Parallel Manager

Overview

The parallel manager is a high level wrapper designed for the parameter sweep tool that allows the use of different parallel paradigms for running parameter sweep in parallel, for example, on a supercomputer, using a unified API. Currently, supported parallel backends include:

  1. MPI

  2. Multiprocessing

  3. Concurrent Futures

  4. Ray Core

Parallel manager was implemented to support different workflows of WaterTAP users and developers while reducing the burden to develop software. In particular, it supports collective operations using the various paradigms. These operations are listed below:

  1. Barrier : Waits until all parallel workers arrive at the same point in code

  2. Gather : Gathers an array or list on one or all parallel workers.

  3. Scatter : Divides up the array or list across all the parallel workers

  4. Broadcast : Sends the array or list to all parallel workers

  5. Reduce : Collects the data from all parallel workers and performs a mathematical operation. The current behavior sums the values from all workers.

Usage

End User

If the user is simply invoking the parameter sweep tool, they only need to specify parallel backend by using the keyword argument parallel_back_end when constructing a parameter sweep object. Valid keyword values are

  1. “MPI” : For use on distributed memory systems such as a cluster or supercomputer. We have run the parameter sweep on 100 compute nodes with 10400 total workers.

  2. “ConcurrentFutures” : For use on shared memory systems (e.g. your workstation) with flow sheets that initialize quickly.

  3. “MultiProcessing” : For use on shared memory systems with flow sheets that take a long time to initialize.

  4. “RayIo” : For distributed memory systems where MPI is not stable, or hybrid computing.

If any other keyword is provided, the parallel manager reverts to serial. Note that, when using MPI, the end user must still use the mpiexec or mpirun command when executing the parameter sweep from the command line.

Adding Parallel Manager to Your Code

In order to use the parallel manager in your code, you will need to adapt the following statement.
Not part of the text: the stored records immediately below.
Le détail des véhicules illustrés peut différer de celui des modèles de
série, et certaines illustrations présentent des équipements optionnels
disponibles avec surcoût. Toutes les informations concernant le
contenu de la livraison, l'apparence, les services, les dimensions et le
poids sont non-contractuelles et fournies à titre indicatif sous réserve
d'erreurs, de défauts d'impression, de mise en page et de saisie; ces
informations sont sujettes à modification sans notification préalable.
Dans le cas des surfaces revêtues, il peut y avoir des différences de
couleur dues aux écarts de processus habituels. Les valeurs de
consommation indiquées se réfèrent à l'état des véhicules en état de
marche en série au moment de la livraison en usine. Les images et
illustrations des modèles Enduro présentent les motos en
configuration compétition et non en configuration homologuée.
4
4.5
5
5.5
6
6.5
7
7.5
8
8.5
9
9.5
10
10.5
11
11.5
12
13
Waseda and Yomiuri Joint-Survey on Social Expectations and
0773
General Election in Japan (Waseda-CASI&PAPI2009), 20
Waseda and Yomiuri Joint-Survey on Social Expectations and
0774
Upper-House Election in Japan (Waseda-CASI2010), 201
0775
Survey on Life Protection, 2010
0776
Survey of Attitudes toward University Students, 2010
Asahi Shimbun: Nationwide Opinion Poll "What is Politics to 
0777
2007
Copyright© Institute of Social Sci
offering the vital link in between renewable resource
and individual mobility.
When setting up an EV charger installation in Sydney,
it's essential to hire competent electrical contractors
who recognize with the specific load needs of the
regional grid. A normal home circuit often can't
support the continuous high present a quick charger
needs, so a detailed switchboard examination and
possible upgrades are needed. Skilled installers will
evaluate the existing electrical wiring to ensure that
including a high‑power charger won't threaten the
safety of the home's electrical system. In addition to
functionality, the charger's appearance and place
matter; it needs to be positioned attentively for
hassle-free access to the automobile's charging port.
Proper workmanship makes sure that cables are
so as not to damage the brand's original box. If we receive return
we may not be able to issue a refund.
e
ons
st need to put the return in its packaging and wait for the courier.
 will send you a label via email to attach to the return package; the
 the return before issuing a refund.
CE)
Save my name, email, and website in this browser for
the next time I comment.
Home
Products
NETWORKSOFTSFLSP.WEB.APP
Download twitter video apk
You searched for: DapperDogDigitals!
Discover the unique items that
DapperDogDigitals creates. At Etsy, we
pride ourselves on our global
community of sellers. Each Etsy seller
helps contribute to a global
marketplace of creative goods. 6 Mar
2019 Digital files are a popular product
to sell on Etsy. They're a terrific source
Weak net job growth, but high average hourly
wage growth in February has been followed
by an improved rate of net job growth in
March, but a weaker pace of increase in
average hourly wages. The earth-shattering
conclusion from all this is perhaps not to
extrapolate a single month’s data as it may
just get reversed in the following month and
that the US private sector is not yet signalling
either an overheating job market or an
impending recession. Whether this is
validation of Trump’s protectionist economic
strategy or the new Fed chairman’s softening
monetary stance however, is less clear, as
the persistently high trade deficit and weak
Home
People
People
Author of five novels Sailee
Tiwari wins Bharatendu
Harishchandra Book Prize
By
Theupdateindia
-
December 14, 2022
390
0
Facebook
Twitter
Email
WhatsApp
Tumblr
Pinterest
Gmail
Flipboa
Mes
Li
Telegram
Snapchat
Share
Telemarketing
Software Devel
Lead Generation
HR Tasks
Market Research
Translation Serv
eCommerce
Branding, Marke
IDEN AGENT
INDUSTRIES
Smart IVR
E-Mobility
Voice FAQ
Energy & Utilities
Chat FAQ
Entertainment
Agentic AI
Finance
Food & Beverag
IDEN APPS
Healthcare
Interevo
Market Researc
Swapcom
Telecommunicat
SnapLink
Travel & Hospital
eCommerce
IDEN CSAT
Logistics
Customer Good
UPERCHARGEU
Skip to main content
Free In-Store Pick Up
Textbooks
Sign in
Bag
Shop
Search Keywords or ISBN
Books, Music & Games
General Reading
from watertap.tools.parallel.parallel_manager_factory import create_parallel_manager
parallel_manager = create_parallel_manager(
        parallel_manager_class=None,
        number_of_subprocesses=2,
        parallel_back_end="ConcurrentFutures",
    )

The above code return 1 of 5 parallel manager classes. There are currently 5 parallel manager classes:

  1. SingleProcessParallelManager : To enable serial implementation

  2. MPIParallelManager : For MPI

  3. ConcurrentFuturesParallelManager : For python concurrent futures

  4. MultiprocessingParallelManager : For more advanced python multiprocessing

  5. RayIoParallelManager : For using Ray

Alternatively, the user can specify the parameter sweep class directly, for example

from watertap.tools.parallel.single_process_parallel_manager import SingleProcessParallelManager
s_parallel_manager = create_parallel_manager(
        parallel_manager_class=SingleProcessParallelManager,
        number_of_subprocesses=1,
    )

Each of the parallel manager classes inherits from the base ParallelManager class and defines the abstract methods. The methods can be found in the class documentation below.

Adding Features to the Parallel Manager

An advanced user may add features as necessary to the parallel manager. We ask that they follow appropriate code development practices and include testing and documentation. A lot of features are currently missing from the parallel manager that limits its wider use. We encourage developers to make PRs to the parallel manager.